→ **ASSIGNED TASK**
List each reason the M&A text below gives for why a seller might dispose of a business.

→ **TEXT**
What is a M&A Transaction?

M&A stands for "Mergers and Acquisitions". Mergers and acquisitions are transactions where a company's shares, or its business, is sold or merged with another company.

Why would a company engage in a M&A transaction?

A seller may decide to dispose of a business for a number of reasons, these may include:

  • A need to raise cash or working capital
  • An attempt to divert attention from bad results
  • The divestment of a non-core business or underperforming assets within the business
  • Realising an investment that they have made
  • Creating distributable reserves to pay dividends

A purchaser may look to acquire a business to:

  • Bring facilities or support in-house
  • Acquire a revenue stream and as a result achieve non-organic growth for speed
  • Enter a new market or consolidate market share
  • Acquire a competitor, brand or specific asset
  • Divert attention from bad results

What is a typical M&A process?

The M&A process may broadly be characterised into five stages:

  1. Phase 1: Deal Readiness & Preparation
    • The process begins with a direct approach from a potential buyer, a 'fishing exercise', or auction process instigated by a seller, looking to identify a buyer to sell to
    • The signing of a Non-Disclosure Agreement (NDA or confidentiality agreement)

→ **PROVIDED MATERIAL**
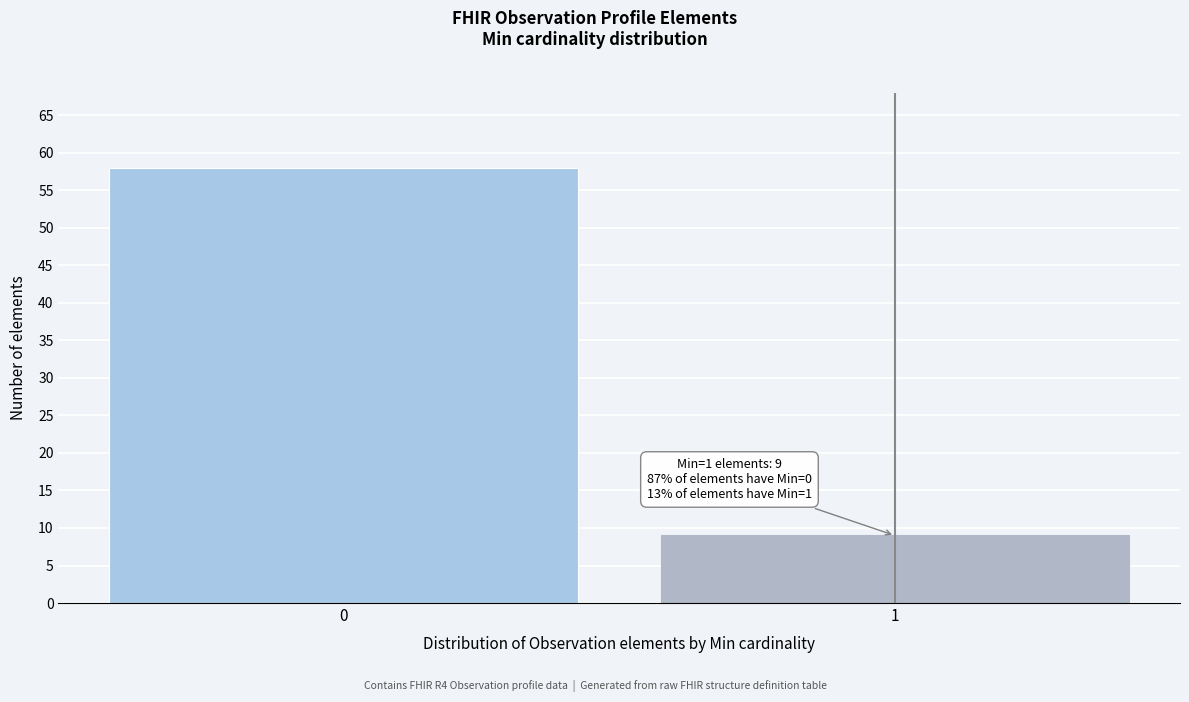

Reading left to right, list all the values displayed in this chart.

0=58	1=9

→ **EXERCISE OUTPUT**
- A need to raise cash or working capital
- An attempt to divert attention from bad results
- The divestment of a non-core business or underperforming assets within the business
- Realising an investment that they have made
- Creating distributable reserves to pay dividends